AMNESTY INTERNATIONAL SUR L'AFFAIRE KHALIFA SALL : «Cela confirme le caractère ciblé des poursuites lancées»

«L'affaire Khalifa Sall confirme le caractère ciblé des poursuites lancées dans le cadre de la lutte contre la corruption et le détournement des deniers publics ». Cette remarque a été faite par Amnesty International dans son rapport annuel rendu public hier, jeudi 22 février.

Ces poursuites semblent viser uniquement des leaders de l'opposition alors qu'aucune suite n'est donnée aux rapports des corps de contrôle de l'Etat concernant la gestion des personnalités proches du pouvoir. « Nous observons une absence d'égalité des citoyens devant la justice qui est tout à fait inacceptable dans un Etat de droit et qui doit prendre fin immédiatement», lit-on dans le document. Selon Seydi Gassama, président d'Amnesty Sénégal, c'est la première fois qu'au Sénégal qu'une personne est arrêtée pour de tels faits et qu'on lui refuse la liberté provisoire.

LIBERTE DE MANIFESTATION : Amnesty international demande l'abrogation de l'arrêté Ousmane Ngom

Dans son rapport 2017-2018 Amnesty International recommande l'abrogation de l'arrêté de 2011 plus connu sous le nom de l'arrêté Ousmane Ngom. Selon Seydi Gassama et Cie cet arrêté doit être abrogé car contraire à la constitution du pays et notamment au code électoral qui autorise les partis et candidats à organiser des manifestations partout sur le territoire national pendant les campagnes électorales.

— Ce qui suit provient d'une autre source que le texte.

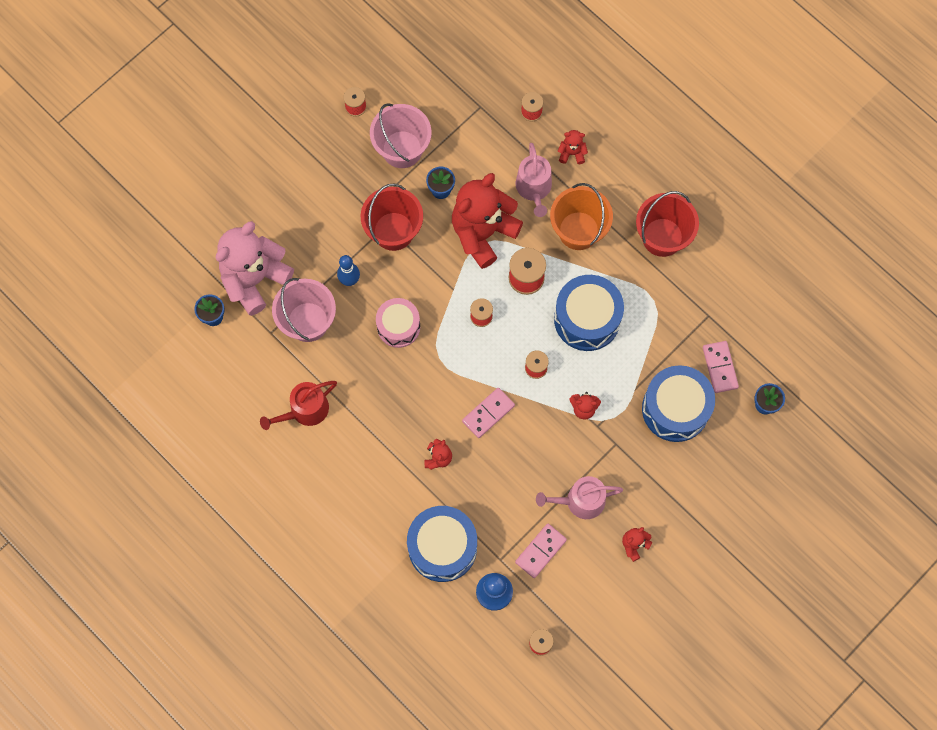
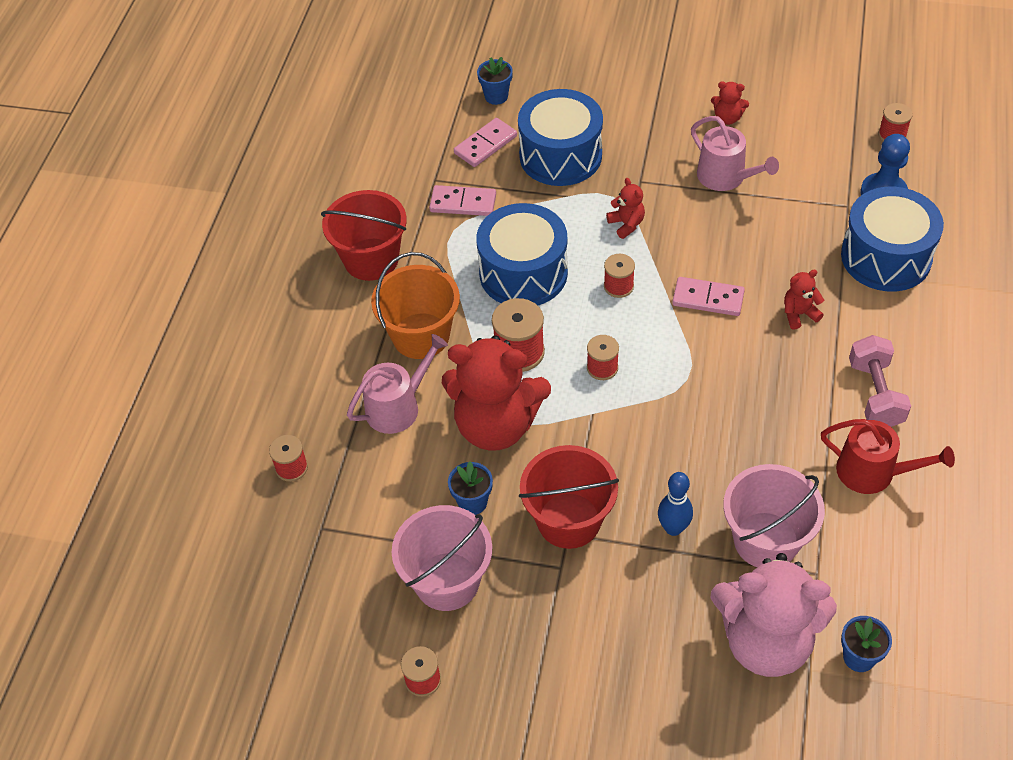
camera: 120 degrees left, 20 degrees down
pink drum [376,298,420,348] -> none
pink domino [515,524,567,578] -> pink domino moved to [429,185,496,216]
red teddy bear [558,130,588,164] -> none
none -> pink dumbbell [849,335,911,427]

Aussi, demandent-il l'application des lois en vigueur qui interdisent et punissent l'exploitation des enfants par la mendicité, et notamment la loi n°2005-06 du 10 mai 2005 relatif à la lutte contre la traite des personnes et pratiques assimilées et à la protection des victimes. Ils recommande également de réformer la loi portant statut de la magistrature afin de renforcer l'indépendance des magistrats du siège et redéfinir le lien entre le parquet et le ministre de la justice ainsi que de réformer le Conseil Supérieur de la Magistrature pour garantir son indépendance de l'Exécutif comme stipulé par la constitution. Le Président de la République et le ministre de la justice ne doivent plus siéger au Conseil Supérieur de la Magistrature. Le Président entérine les délibérations du Conseil Supérieur de la Magistrature notamment les nominations comme la constitution lui en donne le pouvoir.